Bernhard Peter
Typisch japanische Dinge (6): Ema


Sowohl an buddhistischen Tempeln als auch an Shinto-Schreinen begegnen dem Besucher Holzgestelle, an denen Dutzende, oft Hunderte kleiner, etwa handgroßer Holztäfelchen in den verschiedensten Formen hängen, meist querrechteckig oder mit einer flachen Spitze oben, angebohrt und mit einer Schnur zum Aufhängen versehen. Sie können aber auch rund oder herzförmig etc. sein - alles ist möglich. Diese Täfelchen haben auf einer Seite ein vorgefertigtes gedrucktes Bild und weiterhin rückseitig eine individuelle Aufschrift. Auf dem Gelände des Sakralbezirkes befindet sich dann meist auch ein Verkaufsstand für diese Rohtäfelchen, wo die Besucher die bedruckte Grundform erwerben können, um sie anschließend mit Aufschriften zu individualisieren und an bereitgestellten Ständern aufzuhängen.
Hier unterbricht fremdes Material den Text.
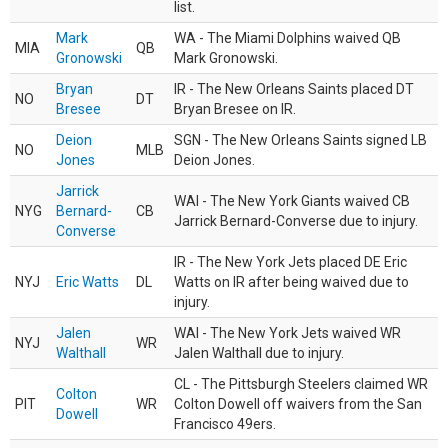
list.
Mark
WA - The Miami Dolphins waived QB
MIA
QB
Gronowski
Mark Gronowski.
Bryan
IR - The New Orleans Saints placed DT
NO
DT
Bresee
Bryan Bresee on IR.
Deion
SGN - The New Orleans Saints signed LB
NO
MLB
Jones
Deion Jones.
Jarrick
WAI - The New York Giants waived CB
NYG
Bernard-
CB
Jarrick Bernard-Converse due to injury.
Converse
IR - The New York Jets placed DE Eric
NYJ
Eric Watts
DL
Watts on IR after being waived due to
injury.
Jalen
WAI - The New York Jets waived WR
NYJ
WR
Walthall
Jalen Walthall due to injury.
CL - The Pittsburgh Steelers claimed WR
Colton
PIT
WR
Colton Dowell off waivers from the San
Dowell
Francisco 49ers.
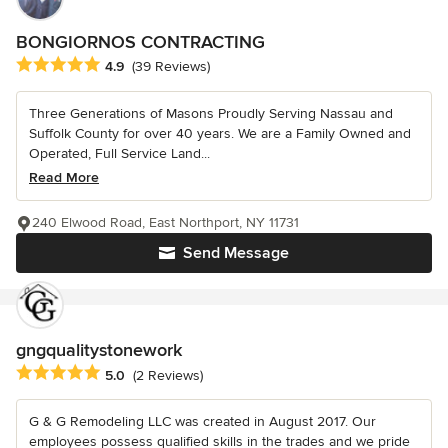
BONGIORNOS CONTRACTING
Average rating: 4.9 out of 5 stars
4.9
(39 Reviews)
Three Generations of Masons Proudly Serving Nassau and
Suffolk County for over 40 years. We are a Family Owned and
Operated, Full Service Land...
Read More
240 Elwood Road, East Northport, NY 11731
Send Message
gngqualitystonework
Average rating: 5 out of 5 stars
5.0
(2 Reviews)
G & G Remodeling LLC was created in August 2017. Our
employees possess qualified skills in the trades and we pride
Es handelt sich dabei um sogenannte Ema. Wörtlich bedeutet E-ma Bild-Pferd, also Pferdebild. Sehr große Tafeln werden O-e-ma genannt. Dieser Name reicht in eine alte Opfer-Tradition zurück, Tiere symbolisch an religiösen Stätten darzubringen, freizulassen oder dann auf dem Gelände zu halten. Daß man sich für den Namen des Pferdes entschieden hat, mag wohl an dem Besonderen, dem extrem Wertvollen einer solchen Darbringung gelegen haben. Pferde galten als Wesen, die Botschaften der Kami transportieren konnten oder ihnen als Reittier dienen konnten. Pferde spielten daher eine Rolle bei der Anrufung der Kami. Aus den echten Tieren wurden im Laufe der Zeit kleine Statuen oder Pferde aus Papier, daraus wurden gemalte Tiere. In einigen Schreinen oder Tempeln gibt es eigene kleine Halle, die Ema-do (Ema-dou) oder Ema-den genannt werden, Halle der Bild-Pferde. Dort sind etliche alte Bilder mit weißen Pferden in lauter kleinen Rahmen aufgehängt. Später wurden es dann auch ganz andere Symbole, und die Pferde traten in den Hintergrund. Wie auch immer, allein der Name blieb, denn heute tragen die Täfelchen eine Vielzahl von Bildchen je nach Anlaß, und Pferde kommen kaum noch vor. Dazu kann der Name des Tempels oder des Schreines angegeben sein, und der Zweck des Täfelchens kann in Schriftzeichen verzeichnet sein. In dem Brauch vermischen sich buddhistische Vorstellungen (gutes Karma durch Freilassen von eingefangenen Tieren) und shintoistische Rituale (symbolische Opfergabe), entsprechend kann man den Brauch auch an Tempeln und Schreinen beobachten, so wie die japanische Kultur allgemein ein sich ergänzendes Nebeneinander von Buddhismus und Shintoismus pflegt. Ursprünglich ist es ein shintoistischer Brauch, der aber seit der Kamakura-Zeit Eingang in die volkstümlichen religiösen Praktiken in den buddhistischen Tempeln gefunden hat.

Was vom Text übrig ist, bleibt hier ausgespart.